Task item: Once you reach the line containing "apple [581,277,608,306] -> none", write out that line and every remaining line of the records exactly.

Items from a dataset:
• • • • • • •
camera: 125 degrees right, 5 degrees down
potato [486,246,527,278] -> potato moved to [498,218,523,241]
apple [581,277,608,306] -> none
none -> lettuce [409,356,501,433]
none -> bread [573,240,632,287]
• • • • • • •
Solution to this problem:
apple [581,277,608,306] -> none
none -> lettuce [409,356,501,433]
none -> bread [573,240,632,287]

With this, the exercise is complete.